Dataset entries
______________________________

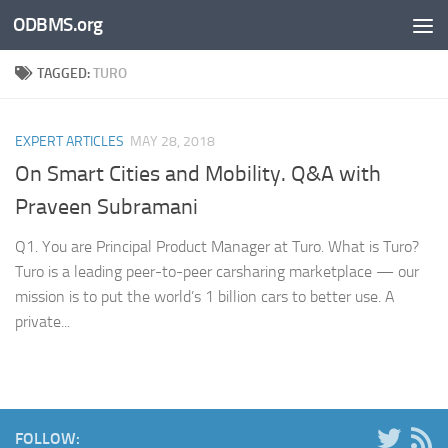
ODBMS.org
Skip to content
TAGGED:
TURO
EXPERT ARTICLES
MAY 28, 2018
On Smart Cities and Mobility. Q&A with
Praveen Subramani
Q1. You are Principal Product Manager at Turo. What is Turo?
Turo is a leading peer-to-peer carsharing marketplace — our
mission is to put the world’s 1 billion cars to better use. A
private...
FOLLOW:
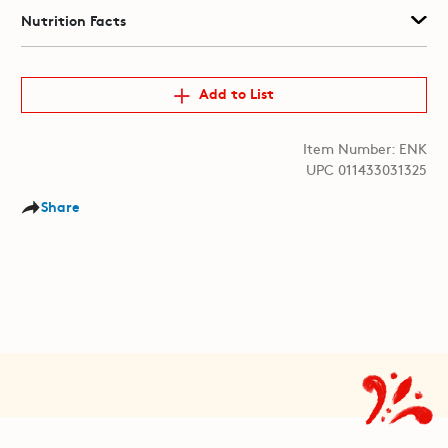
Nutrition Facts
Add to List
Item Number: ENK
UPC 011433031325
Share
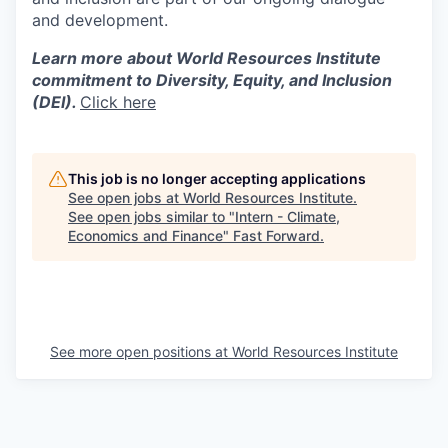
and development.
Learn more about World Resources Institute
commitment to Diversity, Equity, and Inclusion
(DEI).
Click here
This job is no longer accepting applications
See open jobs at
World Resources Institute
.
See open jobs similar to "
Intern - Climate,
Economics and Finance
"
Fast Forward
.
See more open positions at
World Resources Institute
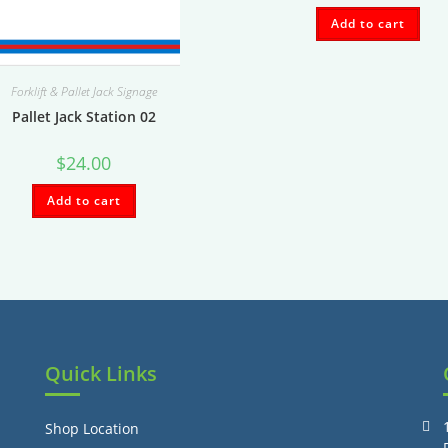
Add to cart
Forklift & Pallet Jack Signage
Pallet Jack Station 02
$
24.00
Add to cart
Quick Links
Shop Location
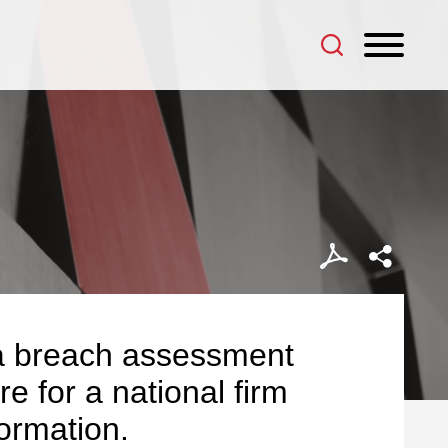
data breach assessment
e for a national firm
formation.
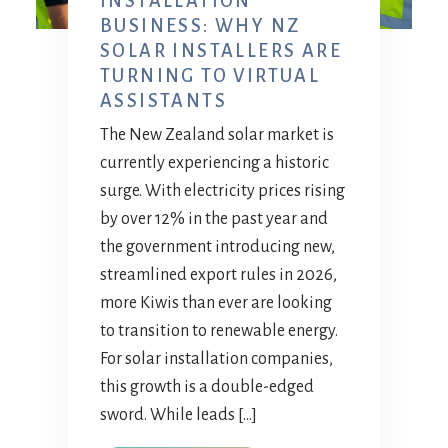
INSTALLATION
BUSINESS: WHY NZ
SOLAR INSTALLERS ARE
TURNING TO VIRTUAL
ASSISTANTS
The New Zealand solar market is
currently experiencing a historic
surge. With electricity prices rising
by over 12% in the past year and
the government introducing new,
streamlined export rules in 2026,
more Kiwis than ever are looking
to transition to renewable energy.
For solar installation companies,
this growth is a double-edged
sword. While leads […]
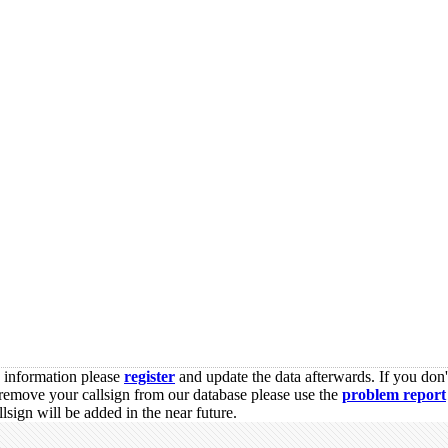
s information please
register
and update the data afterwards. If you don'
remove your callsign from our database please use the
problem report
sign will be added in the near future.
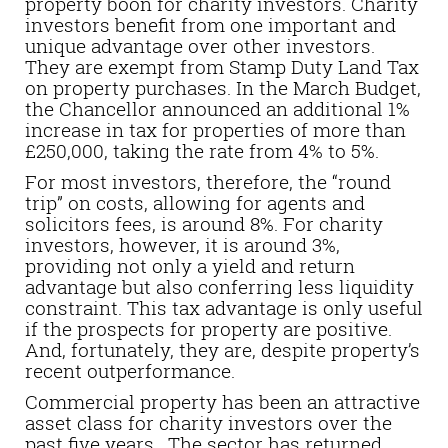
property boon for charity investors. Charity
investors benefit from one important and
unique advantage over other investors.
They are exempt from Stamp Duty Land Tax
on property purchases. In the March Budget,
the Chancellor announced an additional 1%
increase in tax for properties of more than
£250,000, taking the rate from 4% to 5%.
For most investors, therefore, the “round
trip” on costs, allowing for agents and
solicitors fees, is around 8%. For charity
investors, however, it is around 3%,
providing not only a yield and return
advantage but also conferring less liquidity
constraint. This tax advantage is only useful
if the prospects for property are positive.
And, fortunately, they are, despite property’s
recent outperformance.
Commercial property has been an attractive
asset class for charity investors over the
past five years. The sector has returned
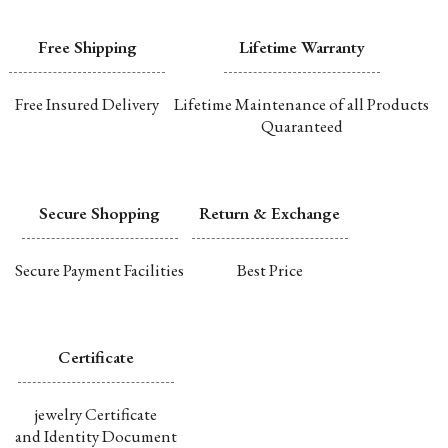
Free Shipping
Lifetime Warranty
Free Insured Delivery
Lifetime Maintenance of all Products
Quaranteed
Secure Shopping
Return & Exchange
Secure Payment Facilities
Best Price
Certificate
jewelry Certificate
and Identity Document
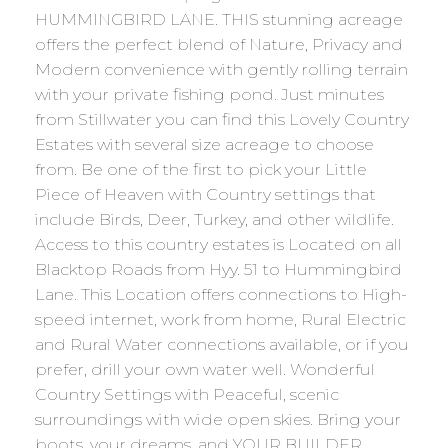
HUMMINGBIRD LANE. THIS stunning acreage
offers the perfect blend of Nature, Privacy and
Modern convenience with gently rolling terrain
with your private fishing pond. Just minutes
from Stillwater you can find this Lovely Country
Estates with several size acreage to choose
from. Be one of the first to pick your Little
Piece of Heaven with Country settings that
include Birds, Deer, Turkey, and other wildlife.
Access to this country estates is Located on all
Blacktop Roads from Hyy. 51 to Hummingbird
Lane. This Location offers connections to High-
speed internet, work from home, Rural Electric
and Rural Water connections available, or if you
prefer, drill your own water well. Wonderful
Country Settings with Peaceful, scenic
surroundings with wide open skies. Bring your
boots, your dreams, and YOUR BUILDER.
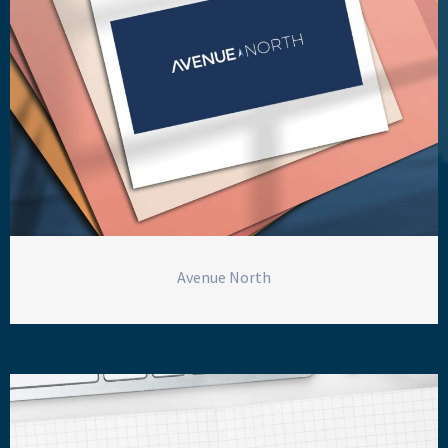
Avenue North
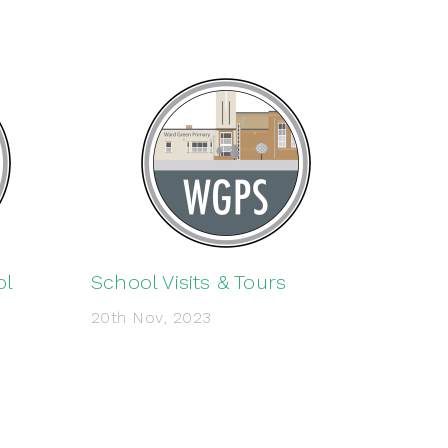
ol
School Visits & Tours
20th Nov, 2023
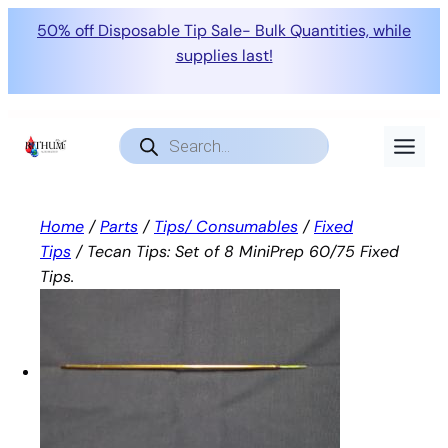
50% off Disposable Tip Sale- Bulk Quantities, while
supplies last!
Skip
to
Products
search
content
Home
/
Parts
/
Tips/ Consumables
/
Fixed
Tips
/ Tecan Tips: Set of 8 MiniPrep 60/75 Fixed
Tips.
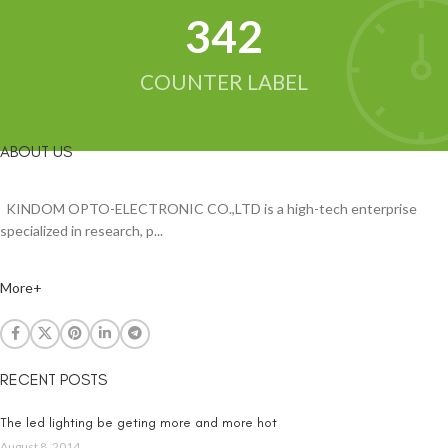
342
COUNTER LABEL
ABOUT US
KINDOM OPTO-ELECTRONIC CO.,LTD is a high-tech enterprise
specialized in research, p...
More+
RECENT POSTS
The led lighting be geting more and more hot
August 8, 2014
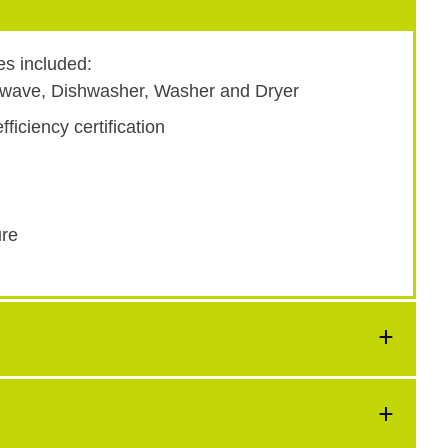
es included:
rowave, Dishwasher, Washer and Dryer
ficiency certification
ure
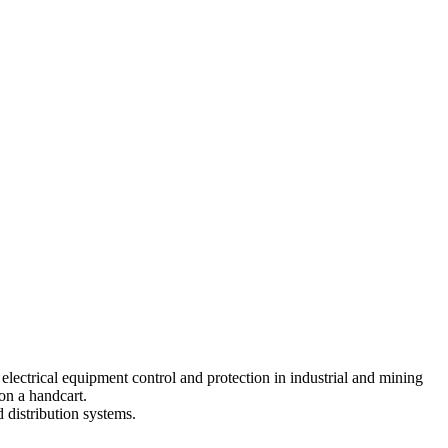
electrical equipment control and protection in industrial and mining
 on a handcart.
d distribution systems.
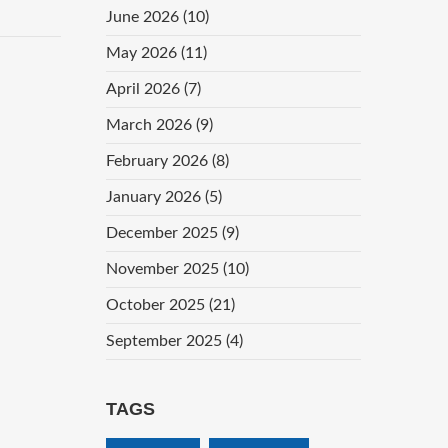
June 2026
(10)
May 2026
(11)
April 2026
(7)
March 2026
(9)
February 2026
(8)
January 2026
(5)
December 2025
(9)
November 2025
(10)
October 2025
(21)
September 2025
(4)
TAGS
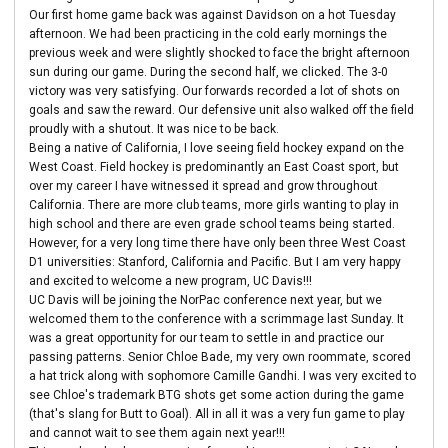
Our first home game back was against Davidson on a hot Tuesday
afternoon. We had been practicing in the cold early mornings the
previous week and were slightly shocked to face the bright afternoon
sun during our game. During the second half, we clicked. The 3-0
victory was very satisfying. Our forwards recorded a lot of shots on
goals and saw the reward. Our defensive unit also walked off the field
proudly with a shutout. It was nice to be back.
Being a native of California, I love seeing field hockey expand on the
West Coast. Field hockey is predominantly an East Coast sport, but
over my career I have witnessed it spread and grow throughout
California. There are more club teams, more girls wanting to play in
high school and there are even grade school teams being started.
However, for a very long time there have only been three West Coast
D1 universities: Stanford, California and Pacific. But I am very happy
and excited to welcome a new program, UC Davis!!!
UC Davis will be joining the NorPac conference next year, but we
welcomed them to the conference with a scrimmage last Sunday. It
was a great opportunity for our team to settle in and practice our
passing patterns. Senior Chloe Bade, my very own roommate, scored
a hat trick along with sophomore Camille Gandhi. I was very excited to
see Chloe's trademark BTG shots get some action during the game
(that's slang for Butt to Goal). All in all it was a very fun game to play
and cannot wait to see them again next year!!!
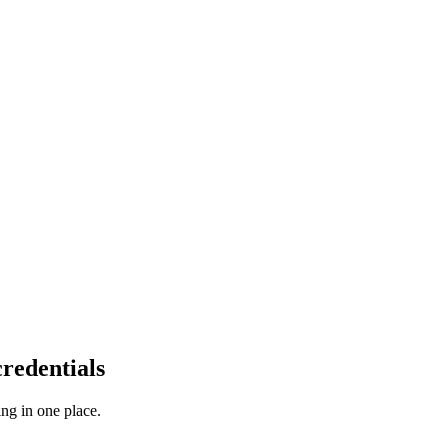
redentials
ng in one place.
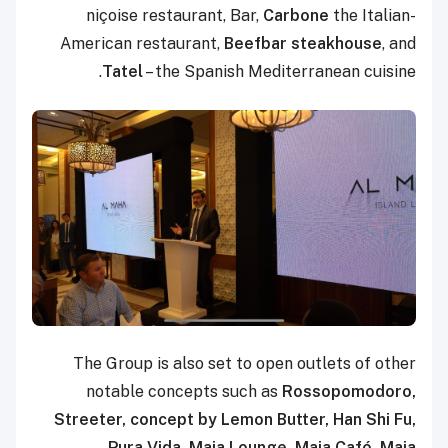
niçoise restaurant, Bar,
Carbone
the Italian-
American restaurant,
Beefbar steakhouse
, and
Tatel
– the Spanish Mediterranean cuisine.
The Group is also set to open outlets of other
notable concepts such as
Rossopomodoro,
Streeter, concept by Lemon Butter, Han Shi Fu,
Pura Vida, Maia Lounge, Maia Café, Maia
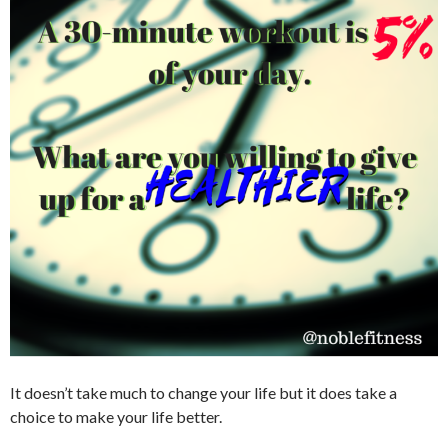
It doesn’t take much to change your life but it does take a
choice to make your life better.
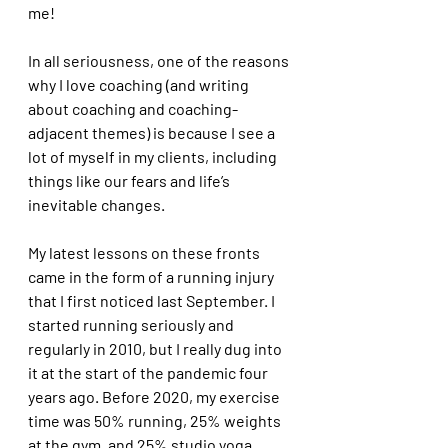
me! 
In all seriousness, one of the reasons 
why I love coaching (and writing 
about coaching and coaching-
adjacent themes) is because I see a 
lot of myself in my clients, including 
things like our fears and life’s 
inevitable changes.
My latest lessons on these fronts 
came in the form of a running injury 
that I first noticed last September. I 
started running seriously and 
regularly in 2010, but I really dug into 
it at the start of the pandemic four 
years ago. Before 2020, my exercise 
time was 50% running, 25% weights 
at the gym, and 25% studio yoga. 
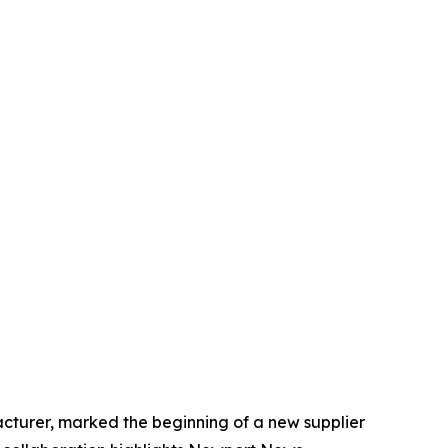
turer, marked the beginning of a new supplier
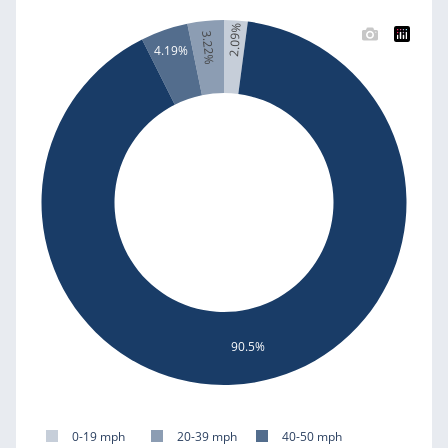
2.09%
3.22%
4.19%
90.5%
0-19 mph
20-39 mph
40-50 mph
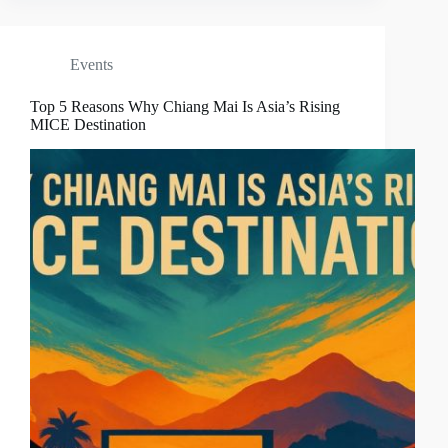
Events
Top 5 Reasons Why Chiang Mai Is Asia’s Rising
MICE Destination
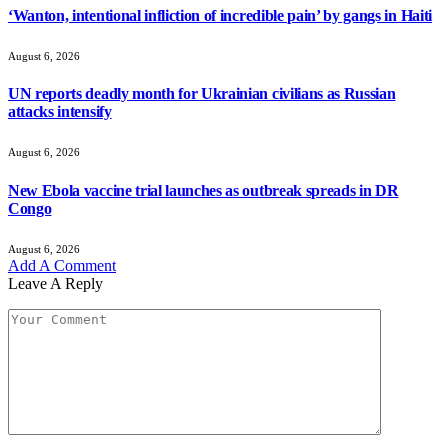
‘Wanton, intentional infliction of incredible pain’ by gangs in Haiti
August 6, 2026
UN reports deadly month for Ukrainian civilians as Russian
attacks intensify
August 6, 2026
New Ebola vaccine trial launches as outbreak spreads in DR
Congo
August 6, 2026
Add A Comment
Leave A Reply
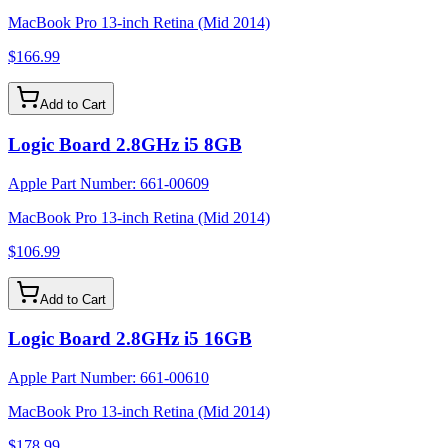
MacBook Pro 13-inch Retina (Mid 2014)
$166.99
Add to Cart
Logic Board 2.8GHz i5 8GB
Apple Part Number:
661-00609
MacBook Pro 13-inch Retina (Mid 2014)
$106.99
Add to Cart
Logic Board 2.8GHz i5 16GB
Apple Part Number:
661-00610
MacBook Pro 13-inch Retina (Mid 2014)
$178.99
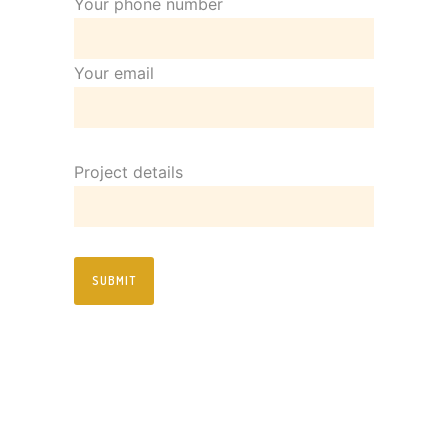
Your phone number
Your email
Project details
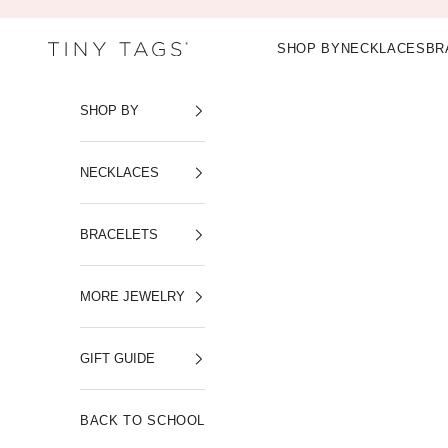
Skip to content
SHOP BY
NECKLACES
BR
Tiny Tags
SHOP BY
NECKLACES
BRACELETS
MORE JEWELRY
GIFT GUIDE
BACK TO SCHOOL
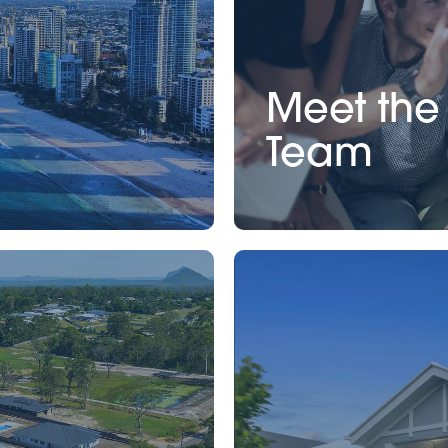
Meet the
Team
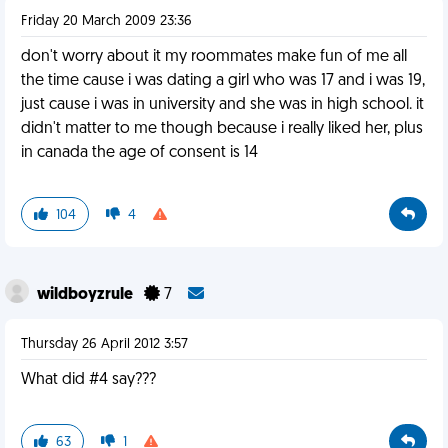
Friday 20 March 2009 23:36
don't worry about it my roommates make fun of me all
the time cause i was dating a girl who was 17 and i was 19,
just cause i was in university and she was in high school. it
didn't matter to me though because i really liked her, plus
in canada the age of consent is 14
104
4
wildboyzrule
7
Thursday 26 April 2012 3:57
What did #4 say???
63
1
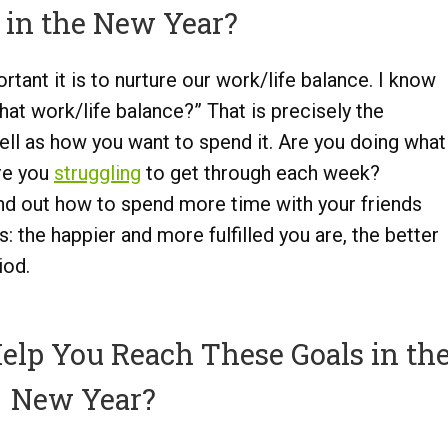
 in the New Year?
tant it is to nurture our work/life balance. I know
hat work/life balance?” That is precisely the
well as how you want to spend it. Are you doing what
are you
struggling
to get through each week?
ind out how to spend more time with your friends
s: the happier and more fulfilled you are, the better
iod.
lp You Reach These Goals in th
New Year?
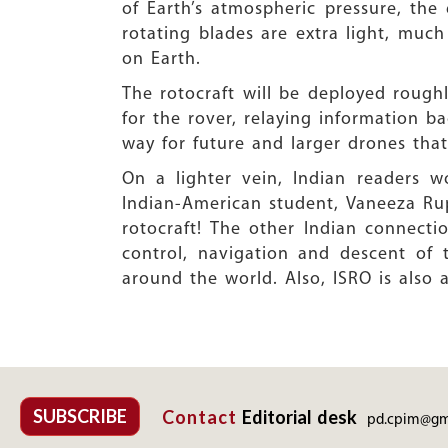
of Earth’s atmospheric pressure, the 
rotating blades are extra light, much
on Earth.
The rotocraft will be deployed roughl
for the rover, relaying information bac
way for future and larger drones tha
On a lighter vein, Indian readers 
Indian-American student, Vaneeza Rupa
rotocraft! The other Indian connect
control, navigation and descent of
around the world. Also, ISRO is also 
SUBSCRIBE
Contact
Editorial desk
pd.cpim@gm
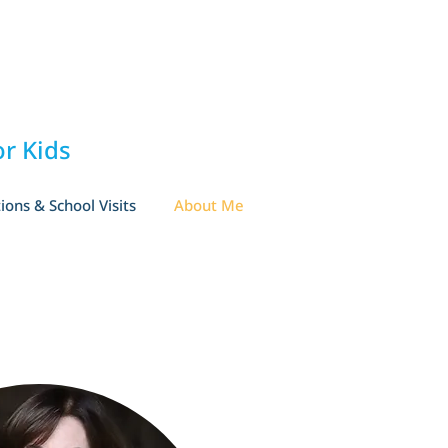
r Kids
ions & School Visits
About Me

______________________________

Task details:
Find all lines in the records that hold the word "restaurant". Copy them.

Exercise response:
niçoise restaurant, Bar,
American restaurant,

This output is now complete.